A equipe encontrou pouca sobreposição entre os saltos na tolerância à lactose e o aumento do consumo de leite, inferido pela presença de resíduos de gordura do leite de cerca de 13.000 fragmentos de cerâmica de mais de 550 sítios arqueológicos em toda a Europa. “Todas as hipóteses anteriores sobre qual era a vantagem da seleção natural da persistência da lactase se atrelavam à extensão do uso do leite”, diz Thomas, por causa dos supostos benefícios nutricionais de poder consumir leite sem ficar doente.
Outra explicação
Com essa ideia descartada, os pesquisadores analisaram como a tolerância à lactose se relaciona com o consumo de leite nos europeus modernos. No Biobank do Reino Unido, um repositório de dados genômicos e de saúde de meio milhão de pessoas no Reino Unido, eles encontraram pouca correlação entre o consumo de leite e a tolerância à lactose, com 92% dos participantes intolerantes à lactose preferindo leite fresco a alternativas. E a tolerância à lactose não mostrou benefícios claros para a saúde ou fertilidade, o que pode levar à seleção natural.
Isso sugere que, para a maioria das pessoas intolerantes à lactose, os custos de beber leite não são tão altos hoje, diz Thomas – e provavelmente também não eram nos tempos antigos. “Se você está saudável, você tem um pouco de diarreia, você tem cólicas, você peida muito. É desagradável, mas você não vai morrer.”
Mas os pesquisadores propõem que as consequências do consumo de leite entre pessoas intolerantes à lactose há muito tempo teriam sido muito mais graves para aqueles que estavam com problemas de saúde, como resultado de fome ou infecção. A perda de líquidos, por diarreia, contribui para mortes por desnutrição e infecção, especialmente em locais com saneamento precário.

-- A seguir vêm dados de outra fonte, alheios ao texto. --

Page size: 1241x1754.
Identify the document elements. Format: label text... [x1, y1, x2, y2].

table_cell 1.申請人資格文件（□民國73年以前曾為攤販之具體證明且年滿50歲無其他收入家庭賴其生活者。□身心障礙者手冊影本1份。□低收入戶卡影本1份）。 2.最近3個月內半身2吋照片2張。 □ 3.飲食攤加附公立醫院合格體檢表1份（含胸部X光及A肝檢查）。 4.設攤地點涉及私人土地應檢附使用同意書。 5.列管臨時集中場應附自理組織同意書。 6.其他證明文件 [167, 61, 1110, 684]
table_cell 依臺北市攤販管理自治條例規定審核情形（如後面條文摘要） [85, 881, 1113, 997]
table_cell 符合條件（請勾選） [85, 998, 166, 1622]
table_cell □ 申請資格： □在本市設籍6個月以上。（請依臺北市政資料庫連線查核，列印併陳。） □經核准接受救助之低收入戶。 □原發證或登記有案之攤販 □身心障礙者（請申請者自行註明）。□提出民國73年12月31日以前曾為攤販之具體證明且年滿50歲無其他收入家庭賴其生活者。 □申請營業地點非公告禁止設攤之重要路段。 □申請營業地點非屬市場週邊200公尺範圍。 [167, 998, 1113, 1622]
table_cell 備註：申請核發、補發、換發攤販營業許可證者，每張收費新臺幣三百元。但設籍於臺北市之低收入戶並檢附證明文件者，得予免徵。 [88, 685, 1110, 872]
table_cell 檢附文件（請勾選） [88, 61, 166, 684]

O modelo dos pesquisadores descobriu que a persistência da lactase era mais provável de ocorrer em populações antigas expostas a patógenos animais e fome do que naquelas expostas a outros fatores examinados.

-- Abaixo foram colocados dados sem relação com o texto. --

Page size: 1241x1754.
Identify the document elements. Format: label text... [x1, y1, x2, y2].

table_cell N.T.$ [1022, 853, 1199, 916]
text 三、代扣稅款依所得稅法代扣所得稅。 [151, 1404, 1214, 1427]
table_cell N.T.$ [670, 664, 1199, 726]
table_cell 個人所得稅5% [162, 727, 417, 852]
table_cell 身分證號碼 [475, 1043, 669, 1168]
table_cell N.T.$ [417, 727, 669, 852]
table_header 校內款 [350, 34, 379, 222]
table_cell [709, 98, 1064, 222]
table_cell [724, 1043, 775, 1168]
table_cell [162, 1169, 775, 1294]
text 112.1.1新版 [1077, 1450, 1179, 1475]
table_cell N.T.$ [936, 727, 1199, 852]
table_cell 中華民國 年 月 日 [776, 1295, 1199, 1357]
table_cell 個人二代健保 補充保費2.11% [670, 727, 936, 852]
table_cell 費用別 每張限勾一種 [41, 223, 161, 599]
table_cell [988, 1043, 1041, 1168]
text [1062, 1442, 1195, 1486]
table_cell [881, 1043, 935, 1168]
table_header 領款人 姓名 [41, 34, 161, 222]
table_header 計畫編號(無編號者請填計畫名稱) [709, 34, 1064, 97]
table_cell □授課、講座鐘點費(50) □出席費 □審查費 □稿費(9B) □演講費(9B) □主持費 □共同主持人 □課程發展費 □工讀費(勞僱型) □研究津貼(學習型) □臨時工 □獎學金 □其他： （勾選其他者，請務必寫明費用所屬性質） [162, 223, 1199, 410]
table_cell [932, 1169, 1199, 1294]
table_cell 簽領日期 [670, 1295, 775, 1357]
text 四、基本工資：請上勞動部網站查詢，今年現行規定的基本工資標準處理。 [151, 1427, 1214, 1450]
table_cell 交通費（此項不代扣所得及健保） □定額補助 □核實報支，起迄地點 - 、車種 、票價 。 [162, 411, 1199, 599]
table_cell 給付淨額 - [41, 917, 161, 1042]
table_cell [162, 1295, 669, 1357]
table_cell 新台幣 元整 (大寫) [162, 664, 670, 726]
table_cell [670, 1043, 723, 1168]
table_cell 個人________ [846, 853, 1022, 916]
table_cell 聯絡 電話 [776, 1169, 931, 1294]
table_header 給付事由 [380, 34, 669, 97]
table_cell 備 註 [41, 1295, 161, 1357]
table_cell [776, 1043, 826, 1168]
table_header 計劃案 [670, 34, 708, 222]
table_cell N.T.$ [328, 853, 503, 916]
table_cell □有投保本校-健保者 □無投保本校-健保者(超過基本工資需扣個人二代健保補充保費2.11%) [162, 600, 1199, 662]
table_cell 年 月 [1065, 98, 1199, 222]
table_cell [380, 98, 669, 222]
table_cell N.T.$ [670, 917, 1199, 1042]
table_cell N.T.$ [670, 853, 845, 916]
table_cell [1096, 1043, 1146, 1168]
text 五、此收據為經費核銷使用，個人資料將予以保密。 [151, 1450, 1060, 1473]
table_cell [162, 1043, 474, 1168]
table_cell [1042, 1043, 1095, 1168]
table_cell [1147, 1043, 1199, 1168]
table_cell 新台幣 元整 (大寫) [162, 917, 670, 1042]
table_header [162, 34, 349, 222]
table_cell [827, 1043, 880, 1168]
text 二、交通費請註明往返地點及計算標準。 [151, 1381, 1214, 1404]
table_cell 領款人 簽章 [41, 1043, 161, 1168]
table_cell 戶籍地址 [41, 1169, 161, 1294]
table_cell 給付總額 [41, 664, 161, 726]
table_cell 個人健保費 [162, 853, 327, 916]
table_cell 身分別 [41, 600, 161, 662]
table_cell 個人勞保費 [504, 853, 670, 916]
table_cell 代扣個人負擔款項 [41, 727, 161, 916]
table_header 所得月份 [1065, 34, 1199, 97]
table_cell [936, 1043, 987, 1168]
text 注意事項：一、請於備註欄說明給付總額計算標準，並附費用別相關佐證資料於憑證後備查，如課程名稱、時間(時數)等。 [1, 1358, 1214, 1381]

A equipe propõe que a seleção natural para a tolerância à lactase foi turbinada durante esses períodos, quando os indivíduos intolerantes à lactose teriam mais probabilidade de morrer do que as pessoas que não tinham a variação genética repentinamente benéfica.
Mais para explorar
“Eles estão certos? Não sei. É difícil dizer”, diz Wilkin. Mesmo que as pessoas não morressem dos efeitos da intolerância à lactose durante os tempos difíceis, isso poderia torná-las menos propensas a procriar do que as pessoas que podiam digerir leite, permitindo que a persistência da lactose floresça. Mas ela não tem certeza de que isso explique completamente por que a característica está ausente, ou muito rara, na agricultura inicial e em algumas populações leiteiras da Idade do Bronze, que devem ter sido expostas à fome e à infecção.

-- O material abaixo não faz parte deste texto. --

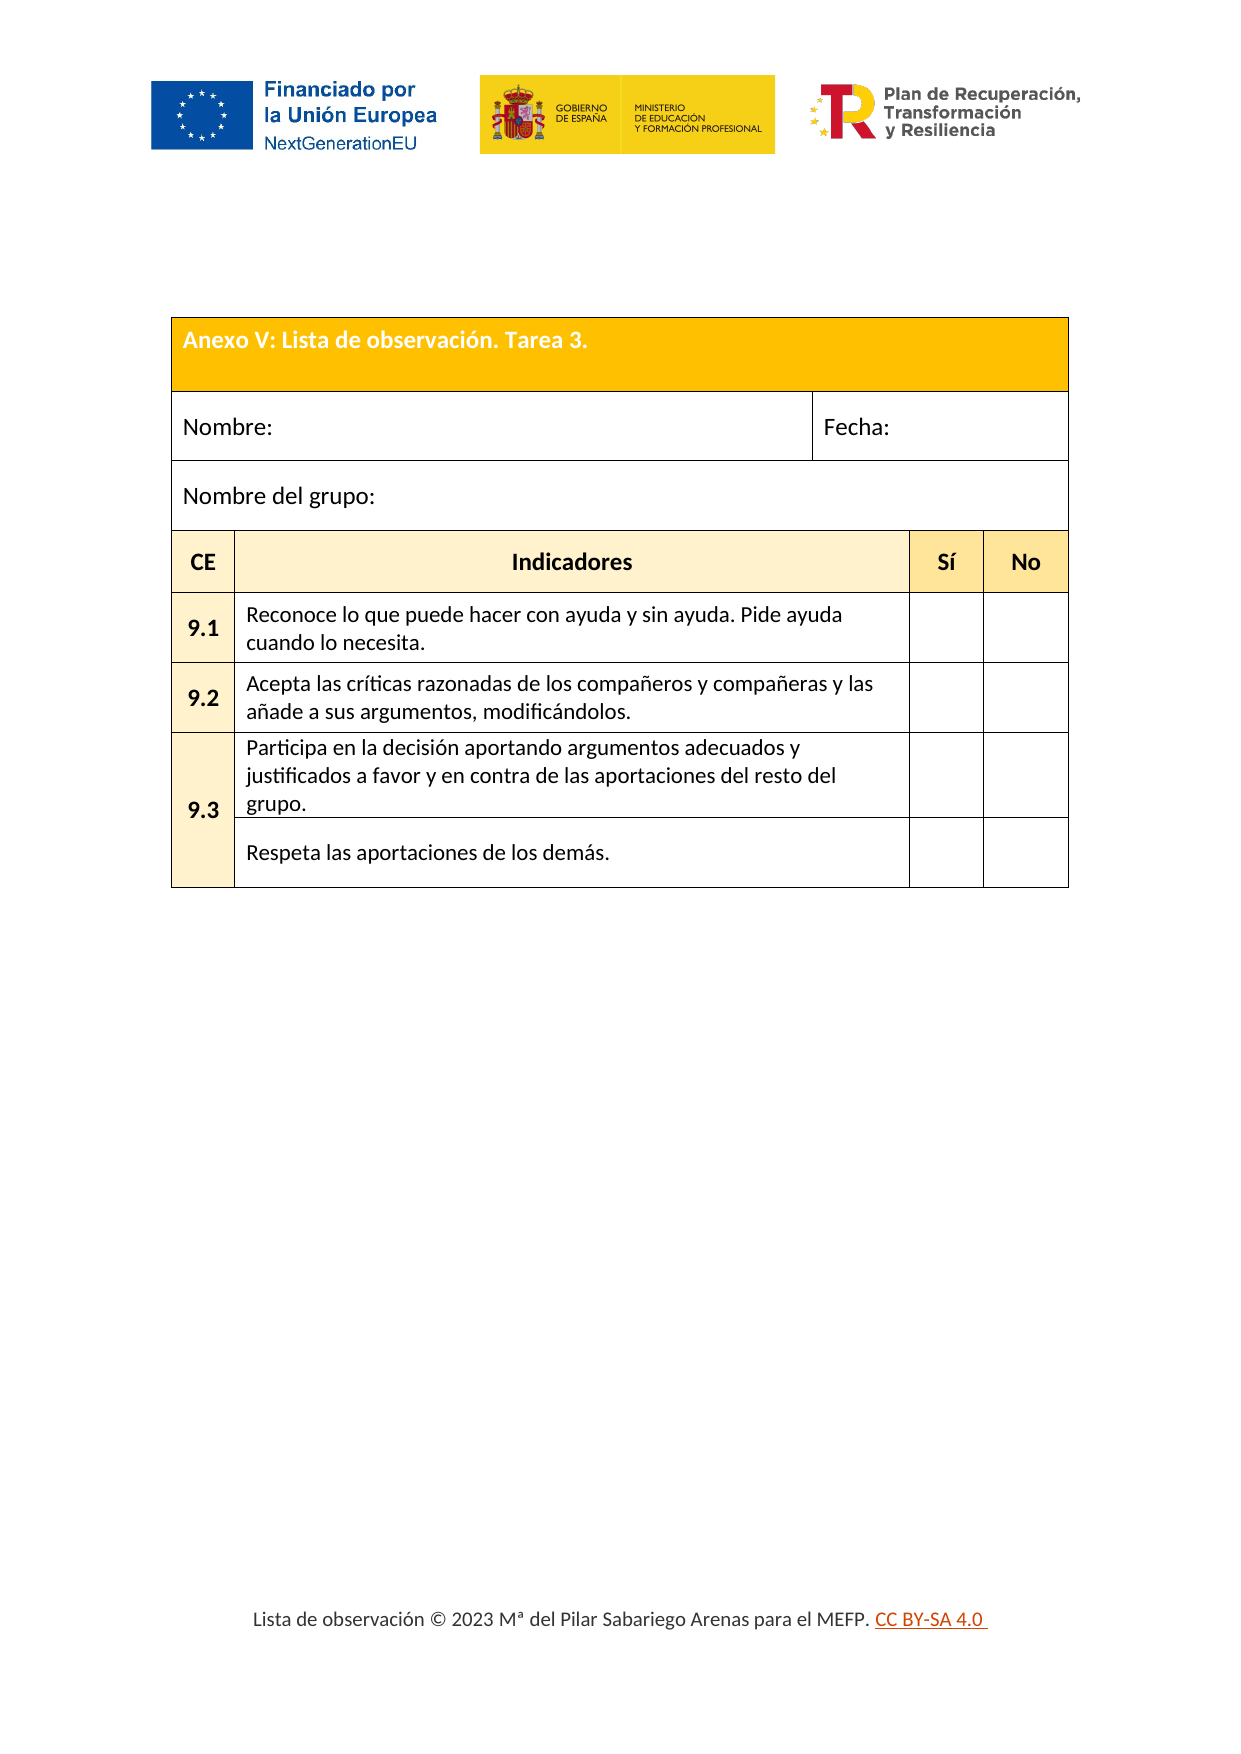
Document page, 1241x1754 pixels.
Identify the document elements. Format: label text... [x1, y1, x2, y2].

table_header Anexo V: Lista de observación. Tarea 3. [172, 318, 1068, 391]
table_cell [984, 733, 1068, 817]
table_cell [910, 593, 983, 662]
table_cell [984, 663, 1068, 732]
table_cell Nombre: [172, 392, 812, 460]
table_cell 9.2 [172, 663, 234, 732]
table_cell CE [172, 531, 234, 592]
table_cell Nombre del grupo: [172, 461, 1068, 530]
table_cell [910, 818, 983, 887]
table_cell [984, 593, 1068, 662]
table_cell Sí [910, 531, 983, 592]
table_cell Fecha: [813, 392, 1068, 460]
table_cell 9.1 [172, 593, 234, 662]
table_cell No [984, 531, 1068, 592]
table_cell Indicadores [235, 531, 909, 592]
table_cell Acepta las críticas razonadas de los compañeros y compañeras y las añade a sus argumentos, modificándolos. [235, 663, 909, 732]
table_cell [910, 663, 983, 732]
table_cell [910, 733, 983, 817]
table_cell Reconoce lo que puede hacer con ayuda y sin ayuda. Pide ayuda cuando lo necesita. [235, 593, 909, 662]
table_cell Respeta las aportaciones de los demás. [235, 818, 909, 887]
table_cell [984, 818, 1068, 887]
table_cell Participa en la decisión aportando argumentos adecuados y justificados a favor y en contra de las aportaciones del resto del grupo. [235, 733, 909, 817]
table_cell 9.3 [172, 733, 234, 887]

Christina Warinner, arqueóloga molecular da Universidade de Harvard em Cambridge, Massachusetts, diz que o estudo coloca números e fornece evidências para uma imagem que vem surgindo na última década. “Agora temos alguma ideia de onde precisamos começar a procurar.” Um foco deve ser em genomas humanos antigos e outros dados arqueológicos do período medieval e da Idade do Ferro (3.000-1.000 anos atrás), quando os níveis de tolerância à lactose na Europa aumentaram consideravelmente.
Wilkin espera que o estudo também encoraje os pesquisadores a reavaliar a evolução da persistência da lactase fora da Europa – por exemplo, na África, onde evoluiu várias vezes, e na Ásia Central e Oriente Médio. Os pesquisadores também precisam entender melhor como a produção de laticínios e o consumo de leite podem ser difundidos em lugares onde a tolerância à lactose nunca foi comum, como as estepes da Mongólia. “Eu realmente espero que esse tipo de estudo enorme e realmente ambicioso estimule as pessoas a começar a investigar isso”, diz ela.
Este artigo é reproduzido com permissão e foi publicado pela primeira vez em 27 de julho de 2022.